Mobilizing public attention around problems that have not fully manifested themselves has historically been difficult. This was true of the threat of terrorism before the attacks of September 11, 2001, and it will likely be even truer of climate change. Most climactic models now predict continued deterioration, but the signs that are currently visible, such as the thawing of the permafrost, lack the drama of two airplanes piercing the World Trade Center. Like the frog in the pan of heating water that does not notice the temperature rising until it is too late, human beings have been lulled into believing that they have many years to deal with climate change. When dramatic changes finally do occur, it will be too late for remedial action.
Pessimistic experts who believe the world has already reached the point of no return advise that society adapt to the new conditions rather than try to correct them. Many politicians are more optimistic. In July 2005, leaders of the group of eight highly industrialized states (G-8) pledged to put themselves “on a path to slow and, as the science justifies, stop and then reverse the growth of greenhouse gases.” Assuming there still is time to act, the question is, how?

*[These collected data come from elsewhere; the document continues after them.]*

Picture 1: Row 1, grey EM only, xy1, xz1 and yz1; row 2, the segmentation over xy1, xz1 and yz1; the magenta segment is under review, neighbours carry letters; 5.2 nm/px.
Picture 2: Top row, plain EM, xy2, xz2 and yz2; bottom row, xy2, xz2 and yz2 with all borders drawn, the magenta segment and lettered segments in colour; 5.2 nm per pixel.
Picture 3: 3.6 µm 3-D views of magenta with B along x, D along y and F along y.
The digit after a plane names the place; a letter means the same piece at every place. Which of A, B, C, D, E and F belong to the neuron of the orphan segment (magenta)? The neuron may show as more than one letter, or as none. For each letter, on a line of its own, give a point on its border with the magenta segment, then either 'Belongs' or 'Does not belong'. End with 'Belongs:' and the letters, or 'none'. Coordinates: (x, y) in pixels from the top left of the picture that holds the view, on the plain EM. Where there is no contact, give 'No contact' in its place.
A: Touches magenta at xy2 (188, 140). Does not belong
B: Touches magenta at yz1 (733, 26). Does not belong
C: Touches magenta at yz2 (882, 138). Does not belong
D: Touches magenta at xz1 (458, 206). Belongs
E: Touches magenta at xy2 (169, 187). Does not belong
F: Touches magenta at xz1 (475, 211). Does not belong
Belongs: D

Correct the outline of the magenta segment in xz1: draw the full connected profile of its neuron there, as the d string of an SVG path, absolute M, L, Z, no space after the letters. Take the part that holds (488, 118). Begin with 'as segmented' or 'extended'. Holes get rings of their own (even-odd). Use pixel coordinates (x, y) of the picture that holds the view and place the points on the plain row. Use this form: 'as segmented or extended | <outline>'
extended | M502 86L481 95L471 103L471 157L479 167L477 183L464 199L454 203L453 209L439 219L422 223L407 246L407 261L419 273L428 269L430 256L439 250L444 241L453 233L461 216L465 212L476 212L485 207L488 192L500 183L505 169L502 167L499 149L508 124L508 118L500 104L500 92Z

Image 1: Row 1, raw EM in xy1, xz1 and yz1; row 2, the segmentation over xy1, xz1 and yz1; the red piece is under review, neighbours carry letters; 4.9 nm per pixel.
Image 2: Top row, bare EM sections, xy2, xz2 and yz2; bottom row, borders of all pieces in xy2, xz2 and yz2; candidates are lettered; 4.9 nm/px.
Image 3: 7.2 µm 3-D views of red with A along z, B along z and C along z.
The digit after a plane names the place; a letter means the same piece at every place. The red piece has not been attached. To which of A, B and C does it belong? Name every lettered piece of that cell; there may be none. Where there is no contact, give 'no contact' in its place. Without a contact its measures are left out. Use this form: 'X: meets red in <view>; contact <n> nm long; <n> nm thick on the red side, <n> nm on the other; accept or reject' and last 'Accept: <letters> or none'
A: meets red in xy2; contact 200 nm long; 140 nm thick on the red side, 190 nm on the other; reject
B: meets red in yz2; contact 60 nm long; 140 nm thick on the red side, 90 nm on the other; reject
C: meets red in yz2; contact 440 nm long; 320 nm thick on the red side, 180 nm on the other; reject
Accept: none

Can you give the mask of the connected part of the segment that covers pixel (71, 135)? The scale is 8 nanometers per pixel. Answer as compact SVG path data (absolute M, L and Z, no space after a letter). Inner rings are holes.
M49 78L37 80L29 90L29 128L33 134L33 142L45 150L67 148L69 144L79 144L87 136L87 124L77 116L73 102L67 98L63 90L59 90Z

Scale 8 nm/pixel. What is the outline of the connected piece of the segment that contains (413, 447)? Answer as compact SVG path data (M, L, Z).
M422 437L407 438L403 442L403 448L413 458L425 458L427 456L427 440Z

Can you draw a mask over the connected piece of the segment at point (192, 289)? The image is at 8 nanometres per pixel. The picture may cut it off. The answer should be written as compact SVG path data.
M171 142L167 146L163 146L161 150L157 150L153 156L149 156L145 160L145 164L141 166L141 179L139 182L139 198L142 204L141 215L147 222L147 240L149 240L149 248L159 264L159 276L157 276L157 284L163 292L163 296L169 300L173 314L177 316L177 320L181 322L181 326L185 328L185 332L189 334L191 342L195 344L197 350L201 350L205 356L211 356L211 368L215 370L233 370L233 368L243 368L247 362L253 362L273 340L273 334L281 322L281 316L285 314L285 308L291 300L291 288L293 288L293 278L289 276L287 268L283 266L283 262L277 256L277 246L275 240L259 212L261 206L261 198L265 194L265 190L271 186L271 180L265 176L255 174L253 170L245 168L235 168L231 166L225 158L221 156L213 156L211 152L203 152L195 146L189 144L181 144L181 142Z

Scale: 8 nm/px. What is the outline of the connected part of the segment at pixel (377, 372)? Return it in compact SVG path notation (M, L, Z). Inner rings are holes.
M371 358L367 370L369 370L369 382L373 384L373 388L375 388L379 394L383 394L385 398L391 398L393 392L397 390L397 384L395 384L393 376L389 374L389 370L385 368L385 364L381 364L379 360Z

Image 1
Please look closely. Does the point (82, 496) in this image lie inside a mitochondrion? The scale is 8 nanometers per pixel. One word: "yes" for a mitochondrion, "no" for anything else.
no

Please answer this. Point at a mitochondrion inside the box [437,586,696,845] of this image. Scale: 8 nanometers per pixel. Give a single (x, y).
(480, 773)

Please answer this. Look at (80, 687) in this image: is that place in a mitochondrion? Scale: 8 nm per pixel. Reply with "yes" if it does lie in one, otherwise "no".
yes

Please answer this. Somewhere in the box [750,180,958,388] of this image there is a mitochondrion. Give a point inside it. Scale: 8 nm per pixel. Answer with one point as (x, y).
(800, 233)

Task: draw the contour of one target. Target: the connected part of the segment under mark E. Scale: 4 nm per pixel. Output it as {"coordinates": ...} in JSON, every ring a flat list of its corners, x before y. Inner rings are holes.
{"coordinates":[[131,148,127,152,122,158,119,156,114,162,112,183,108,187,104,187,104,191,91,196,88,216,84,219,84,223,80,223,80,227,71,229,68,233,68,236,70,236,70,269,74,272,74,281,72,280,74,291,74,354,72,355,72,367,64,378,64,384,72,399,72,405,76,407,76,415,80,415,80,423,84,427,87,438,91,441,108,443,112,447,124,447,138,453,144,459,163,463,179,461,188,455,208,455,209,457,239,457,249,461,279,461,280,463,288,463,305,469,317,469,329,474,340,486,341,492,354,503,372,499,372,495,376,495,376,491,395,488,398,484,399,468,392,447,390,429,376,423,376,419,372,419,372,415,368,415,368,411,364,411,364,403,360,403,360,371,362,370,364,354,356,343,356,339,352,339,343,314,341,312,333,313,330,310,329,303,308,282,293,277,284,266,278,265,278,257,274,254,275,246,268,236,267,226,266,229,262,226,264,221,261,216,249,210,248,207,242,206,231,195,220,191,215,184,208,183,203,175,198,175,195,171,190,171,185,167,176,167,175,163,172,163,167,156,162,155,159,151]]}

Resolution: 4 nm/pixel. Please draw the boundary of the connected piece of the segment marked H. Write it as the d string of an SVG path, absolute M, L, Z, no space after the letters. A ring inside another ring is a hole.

Curbing greenhouse gas emissions, a problem that took many years to develop, will be a prolonged and messy process. But two actions are called for now. The first is to revise the assumptions behind currently proposed fixes, namely emissions-trading regimes, which by themselves actually do too little to cap pollution. The second is to devise strategies customized to the needs and means of the governments that must implement them, distinguishing developed countries from developing ones. In the former, where the necessary legal and regulatory structures, if not always the actual laws, are already in place, the enforcement of environmental standards is largely a matter of political will. In the developing world, limiting greenhouse gas emissions is a more complicated job that requires empowering environment ministers, making an economic case for environmental protection, developing regulatory skills that currently do not exist, and enlisting the help of both civil society and the public sector.